The New Zealand dollar declined against a stronger British pound after upbeat minutes from the Bank of England’s last meeting, stoking expectations the next move in UK interest rates will be higher.
The kiwi dropped to 50.92 British pence at 8am in Wellington, from 51.39 pence at 5pm yesterday. The local currency slipped to 76.60 US cents from 76.81 cents yesterday.
The pound, measured against a trade-weighted basket of currencies, rose after BOE policymakers were more upbeat on the Eurozone and the prospects for higher inflation in minutes to their April meeting, published yesterday. All nine members of the Monetary Policy Committee voted to keep rates steady at 0.5 percent at the last meeting.
“The pound climbed in the aftermath of the release of the minutes from the BOE April meeting,” Kymberly Martin, senior market strategist at Bank of New Zealand, said in a note. “While the vote at the table was unanimous (9-0) for holding policy settings, the minutes showed keeping interest rates at a record low was a “finely balanced” decision for a minority of officials.”

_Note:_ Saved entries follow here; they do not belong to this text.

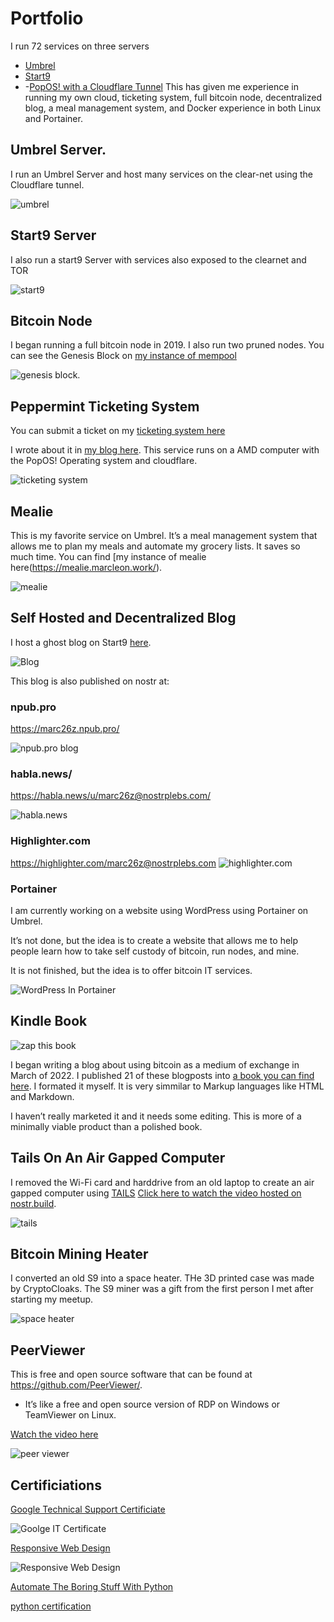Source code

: # Portfolio
I run 72 services on three servers
- [Umbrel](https://getumbrel.com/)
- [Start9](https://start9.com/)
- -[PopOS! with a Cloudflare Tunnel](https://pop.system76.com/)
This has given me experience in running my own cloud, ticketing system, full bitcoin node, decentralized blog, a meal management system, and Docker experience in both Linux and Portainer.

## Umbrel Server.

I run an Umbrel Server and host many services on the clear-net using the Cloudflare tunnel.


![umbrel](https://pics.marcleon.work/api/v1/t/0ce0a8490bfa795dc6dd9e65b9b60ed68142be5d/3j8zlc5w/fit_1920)

## Start9 Server
 I also run a start9 Server with services also exposed to the clearnet and TOR
 
 ![start9](https://pics.marcleon.work/api/v1/t/5cfbca4fe9d846764196340bb6b109c2e37b9004/3j8zlc5w/tile_500)

## Bitcoin Node

I began running a full bitcoin node in 2019. I also run two pruned nodes.  You can see the Genesis Block on [my instance of mempool](https://mempool.marcleon.work/block/000000000019d6689c085ae165831e934ff763ae46a2a6c172b3f1b60a8ce26f) 

![genesis block](https://i.nostr.build/3CLvnBzvwi6ag2rt.png).


## Peppermint Ticketing System

You can submit a ticket on my [ticketing system here](https://ticket.bitcoinit.work/submit)

I wrote about it in [my blog here](https://marc26z.npub.pro/post/gain-ticketing-experience/). This service runs on a AMD computer with the PopOS! Operating system and cloudflare.

![ticketing system](https://i.nostr.build/YF0cmNmMNvBXNFx0.png)


## Mealie

This is my favorite service on Umbrel. It’s a meal management system that allows me to plan my meals and automate my grocery lists. It saves so much time. You can find [my instance of mealie here(https://mealie.marcleon.work/).

![mealie](https://pics.marcleon.work/api/v1/t/212cf025087c550708330417b3c54568f7f566e9/3j8zlc5w/fit_720)

## Self Hosted and Decentralized Blog

I host a ghost blog on Start9 [here](https://marc26z.com/).

![Blog](https://pics.marcleon.work/api/v1/t/bde680af324c382e304420df02059c1528f0f8e0/3j8zlc5w/fit_720)

This blog is also published on nostr at:

### npub.pro

https://marc26z.npub.pro/

![npub.pro blog](https://pics.marcleon.work/api/v1/t/0a32fe59112c7d8c07d15a3dd569e0cc5ddeca13/3j8zlc5w/fit_2560)

### habla.news/

https://habla.news/u/marc26z@nostrplebs.com/

![habla.news](https://pics.marcleon.work/api/v1/t/7ffccfa7f190f8f264362f3e60c6301403bdc0ac/3j8zlc5w/fit_720)

### Highlighter.com

https://highlighter.com/marc26z@nostrplebs.com
![highlighter.com](https://pics.marcleon.work/api/v1/t/283071451429a46d16128cf31ba2dfe3c85cfa90/3j8zlc5w/fit_1280)




### Portainer

I am currently working on a website using WordPress using Portainer on Umbrel.

It’s not done, but the idea is to create a website that allows me to help people learn how to take self custody of bitcoin, run nodes, and mine.

It is not finished, but the idea is to offer bitcoin IT services.

![WordPress In Portainer](https://pics.marcleon.work/api/v1/t/c4250e62ccbefeac872ce9be015c9e9928ef1cab/3j8zlc5w/fit_1920)

## Kindle Book

![zap this book](https://pics.marcleon.work/api/v1/t/fbd1716bf1052690da54f0c9f6be95b13f7a9526/3j8zlc5w/fit_1920)

I began writing a blog about using bitcoin as a medium of exchange in March of 2022. I published 21 of these blogposts into [a book you can find here](https://www.amazon.com/Zap-This-Book-Bitcoin-Electronic-ebook/dp/B0DGFG1NSX/ref=sr_1_1?keywords=zap+this+book). I formated it myself. It is very simmilar to Markup languages like HTML and Markdown. 

I haven’t really marketed it and it needs some editing. This is more of a minimally viable product than a polished book.

## Tails On An Air Gapped Computer

I removed the Wi-Fi card and harddrive from an old laptop to create an air gapped computer using [TAILS](https://tails.net/)  [Click here to watch the video hosted on nostr.build](https://v.nostr.build/nb9552.mp4).


![tails](https://i.nostr.build/GMlJXhVnTzhnzBss.png)


## Bitcoin Mining Heater

I converted an old S9 into a space heater. THe 3D printed case was made by CryptoCloaks. The S9 miner was a gift from the first person I met after starting my meetup.

![space heater](https://pics.marcleon.work/api/v1/t/397b84d12eca7c918940a565c45e17251a8a57a3/3j8zlc5w/fit_1920)

## PeerViewer

This is free and open source software that can be found at https://github.com/PeerViewer/.
- It’s like a free and open source version of RDP on Windows or TeamViewer on Linux.


[Watch the video here](https://pics.marcleon.work/api/v1/videos/44a1b62e5757992a145da0bf4efa3d741a96ed3e/3j8zlc5w/avc)


![peer viewer](https://pics.marcleon.work/api/v1/t/7875589a314bf69fa0e51a31c107062d7386e896/3j8zlc5w/fit_4096)

## Certificiations

[Google Technical Support Certificiate](https://t.ly/Ro6Aj)

![Goolge IT Certificate](https://pics.marcleon.work/api/v1/t/5627d4ad4296cc3491a4572b29c018f4b2bd6884/3j8zlc5w/fit_1280)

[Responsive Web Design](https://www.freecodecamp.org/certification/fcc90766bba-c1e4-45d8-9ffa-e6e81fe48f1a/responsive-web-design)

![Responsive Web Design](https://pics.marcleon.work/api/v1/t/ec31b6e5a8122a71081babb2557f6a5725cf4f51/3j8zlc5w/fit_1280)

[Automate The Boring Stuff With Python](https://www.udemy.com/certificate/UC-49a4e757-2454-4359-8911-d374d9c409cd/)

[python certification](https://pics.marcleon.work/api/v1/t/2cd05acc2c1fbad0bdf5e2715f8d332ee88dfbcd/3j8zlc5w/fit_1280)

In New Zealand today, traders are awaiting a lunchtime speech by Reserve Bank of New Zealand assistant governor John McDermott to the Waikato Chamber of Commerce and Industry about inflation. Data released this week showed the consumers price index fell 0.3 percent in the first three months of this year, the second quarter of deflation, mostly due to falling petrol and diesel prices. The annual inflation rate was 0.1 percent.
“His speech today is expected to provide colour for markets ahead of next week’s Official Cash Rate review,” said Martin. “With our CPI held down by lower commodity prices (fuel) and the ripe New Zealand dollar generally, the speech from McDermott should provide an insight into the view of inflation expectations. Some might even call it a mini Monetary Policy Statement.”
Traders will also be eyeing March migration data scheduled for release at 10:45am, to see if the country continues to experience record net inward migration. Meanwhile, the ANZ-Roy Morgan consumer confidence survey for April is scheduled for publication at 1pm.
Elsewhere, updates of manufacturing activity will also be eyed today, with Capital Performance of Manufacturing surveys released in China, Europe, and the US.
The New Zealand dollar slipped to 98.64 Australian cents from 98.80 cents yesterday after Australian inflation data yesterday met expectations. The local currency fell to 71.38 euro cents from 71.53 cents yesterday and was unchanged at 91.85 yen. The trade-weighted index weakened to 79.92 from 80.08 yesterday.